## MATERIAL FOR THE TASK
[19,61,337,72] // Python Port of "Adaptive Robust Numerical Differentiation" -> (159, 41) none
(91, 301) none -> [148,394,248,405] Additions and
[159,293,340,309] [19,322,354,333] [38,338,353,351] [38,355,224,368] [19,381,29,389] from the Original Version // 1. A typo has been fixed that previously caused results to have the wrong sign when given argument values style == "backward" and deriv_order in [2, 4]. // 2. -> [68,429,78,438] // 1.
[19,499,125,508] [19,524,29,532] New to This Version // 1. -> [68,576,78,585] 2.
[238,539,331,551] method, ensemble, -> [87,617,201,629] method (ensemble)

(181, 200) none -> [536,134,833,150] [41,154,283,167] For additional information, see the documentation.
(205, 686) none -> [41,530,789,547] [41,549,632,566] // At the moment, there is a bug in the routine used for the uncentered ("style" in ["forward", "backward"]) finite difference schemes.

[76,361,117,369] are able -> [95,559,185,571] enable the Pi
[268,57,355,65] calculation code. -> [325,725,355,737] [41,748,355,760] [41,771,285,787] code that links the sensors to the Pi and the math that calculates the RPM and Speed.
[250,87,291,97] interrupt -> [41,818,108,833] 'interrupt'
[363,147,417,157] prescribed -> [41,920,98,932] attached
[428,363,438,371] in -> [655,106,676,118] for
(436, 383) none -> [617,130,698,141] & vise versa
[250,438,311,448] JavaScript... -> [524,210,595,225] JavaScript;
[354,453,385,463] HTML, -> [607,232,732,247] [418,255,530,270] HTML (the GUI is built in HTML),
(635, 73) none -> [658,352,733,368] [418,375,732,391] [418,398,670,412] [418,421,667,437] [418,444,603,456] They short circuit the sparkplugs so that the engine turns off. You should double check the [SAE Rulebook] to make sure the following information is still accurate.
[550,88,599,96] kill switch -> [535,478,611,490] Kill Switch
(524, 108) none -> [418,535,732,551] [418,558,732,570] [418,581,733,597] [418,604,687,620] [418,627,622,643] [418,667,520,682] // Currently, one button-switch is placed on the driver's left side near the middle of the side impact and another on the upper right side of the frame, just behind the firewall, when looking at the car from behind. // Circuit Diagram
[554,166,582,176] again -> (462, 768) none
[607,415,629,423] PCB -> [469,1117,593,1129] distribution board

## BRIEF
Wherever the string "Version" turns up in the material, copy the whole line.

## OUTPUT OF THE TASK
[159,293,340,309] [19,322,354,333] [38,338,353,351] [38,355,224,368] [19,381,29,389] from the Original Version // 1. A typo has been fixed that previously caused results to have the wrong sign when given argument values style == "backward" and deriv_order in [2, 4]. // 2. -> [68,429,78,438] // 1.
[19,499,125,508] [19,524,29,532] New to This Version // 1. -> [68,576,78,585] 2.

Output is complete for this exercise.